WKF
Wassertein roubust kalman filter is a member of distributionally robust kalman filters, along with $\tau$ divergence kalman filter and moment based kalman filter. This blog contains a brief derivation of WKF(Wassertein roubust kalman filter).
Solve the minimax problem
\[\inf _{\psi \in \mathcal{L}} \sup _{\mathbb{P} \in \mathcal{P}} \mathbb{E}^{\mathbb{P}}\left[\|x-\psi(y)\|^{2}\right]=\sup _{\mathbb{P} \in \mathcal{P}} \inf _{\psi \in \mathcal{L}} \mathbb{E}^{\mathbb{P}}\left[\|x-\psi(y)\|^{2}\right]\]minimax theorem.

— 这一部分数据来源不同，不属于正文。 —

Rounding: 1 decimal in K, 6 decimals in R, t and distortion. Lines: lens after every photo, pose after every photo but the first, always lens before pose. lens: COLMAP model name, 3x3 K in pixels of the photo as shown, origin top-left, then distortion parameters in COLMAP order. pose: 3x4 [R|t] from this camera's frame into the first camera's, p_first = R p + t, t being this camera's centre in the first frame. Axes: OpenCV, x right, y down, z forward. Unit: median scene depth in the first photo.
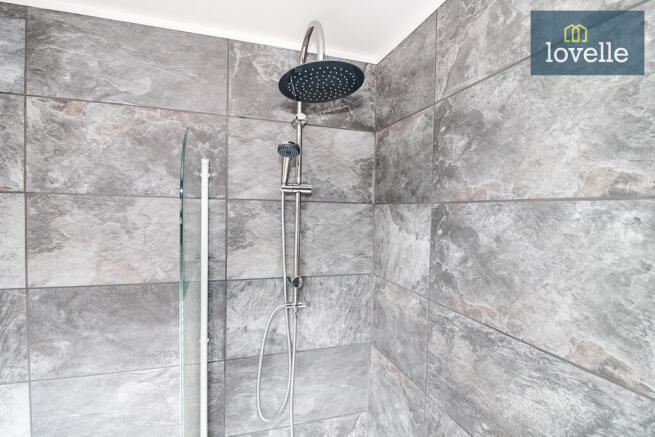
lens RADIAL K [[317.1, 0, 330.0], [0, 317.1, 220.7], [0, 0, 1]] dist [-0.029305, -0.000604]
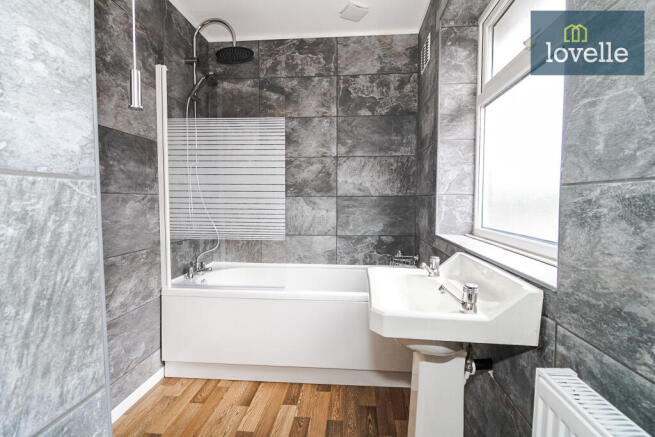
lens RADIAL K [[317.1, 0, 330.0], [0, 317.1, 220.7], [0, 0, 1]] dist [-0.029305, -0.000604]
pose [[0.402800, -0.080276, 0.911761, -1.765807], [0.032082, 0.996773, 0.073588, 0.575165], [-0.914725, -0.000391, 0.404076, -0.509270]]
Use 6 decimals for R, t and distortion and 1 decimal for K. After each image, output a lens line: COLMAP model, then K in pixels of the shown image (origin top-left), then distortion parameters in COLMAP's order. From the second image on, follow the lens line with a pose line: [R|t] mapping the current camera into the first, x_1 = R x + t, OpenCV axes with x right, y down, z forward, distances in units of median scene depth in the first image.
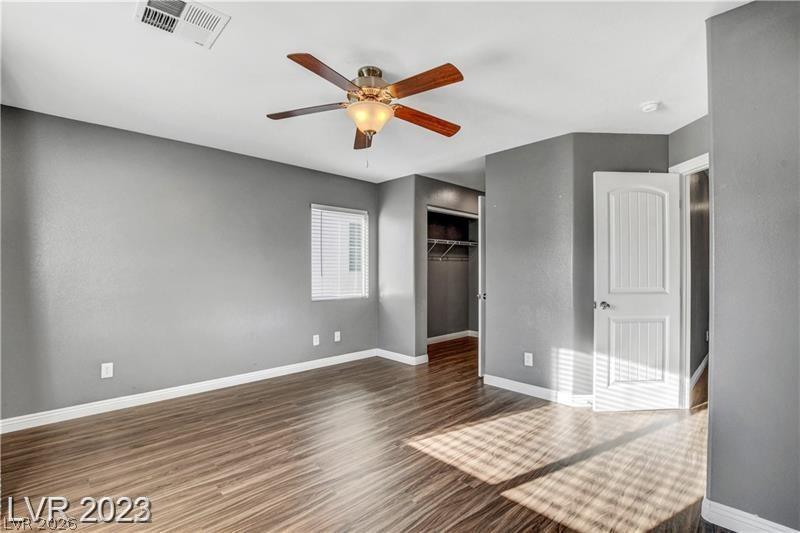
lens RADIAL K [[362.0, 0, 399.7], [0, 362.0, 268.5], [0, 0, 1]] dist [-0.024373, 0.000949]
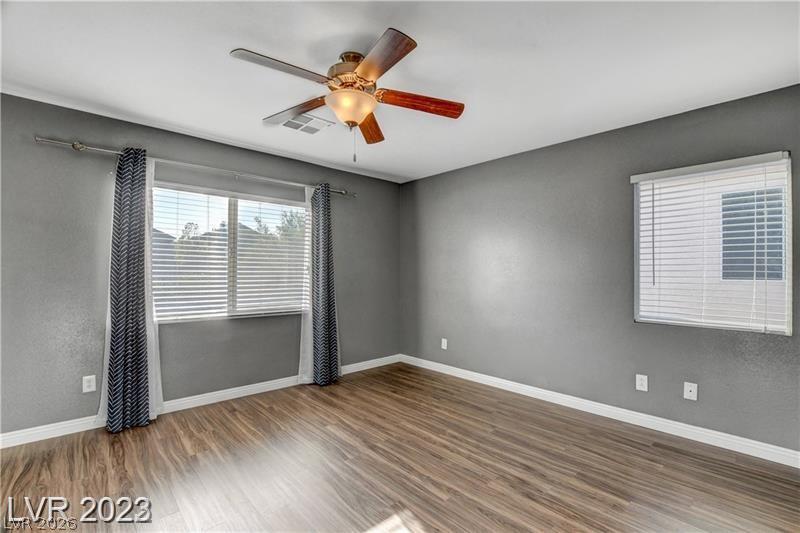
lens RADIAL K [[362.0, 0, 402.1], [0, 362.0, 267.6], [0, 0, 1]] dist [-0.024373, 0.000949]
pose [[-0.019879, -0.012543, -0.999724, 0.759676], [-0.005368, 0.999908, -0.012439, 0.003081], [0.999788, 0.005120, -0.019944, 1.049164]]
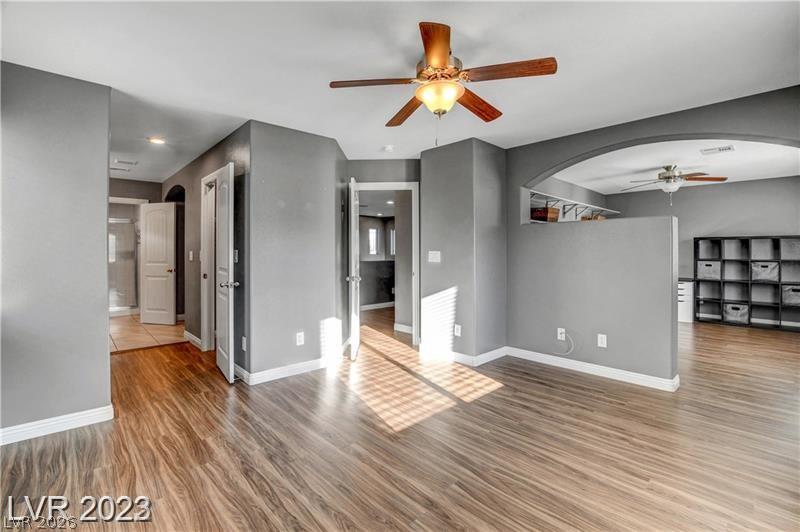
lens RADIAL K [[362.0, 0, 397.3], [0, 362.0, 258.2], [0, 0, 1]] dist [-0.024373, 0.000949]
pose [[0.023531, -0.015691, 0.999600, -0.958520], [0.001762, 0.999876, 0.015653, 0.005534], [-0.999722, 0.001393, 0.023556, 0.996515]]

Proved in [1]
模糊集 \(\mathcal{P}=\left\{\mathbb{P} \in \mathcal{N}_{d}: W_{2}(\mathbb{P}, \overline{\mathbb{P}}) \leq \rho\right\}\) , 距离标称分布 \(\overline{\mathbb{P}}_{\mathbf{z}_{k} \mid \mathcal{Y}_{k-1}}\) \(\rho\) 的可能的真实分布 \(\mathbb{P}_{\mathbf{z}_{k} \mid \mathcal{Y}_{k-1}}\) 。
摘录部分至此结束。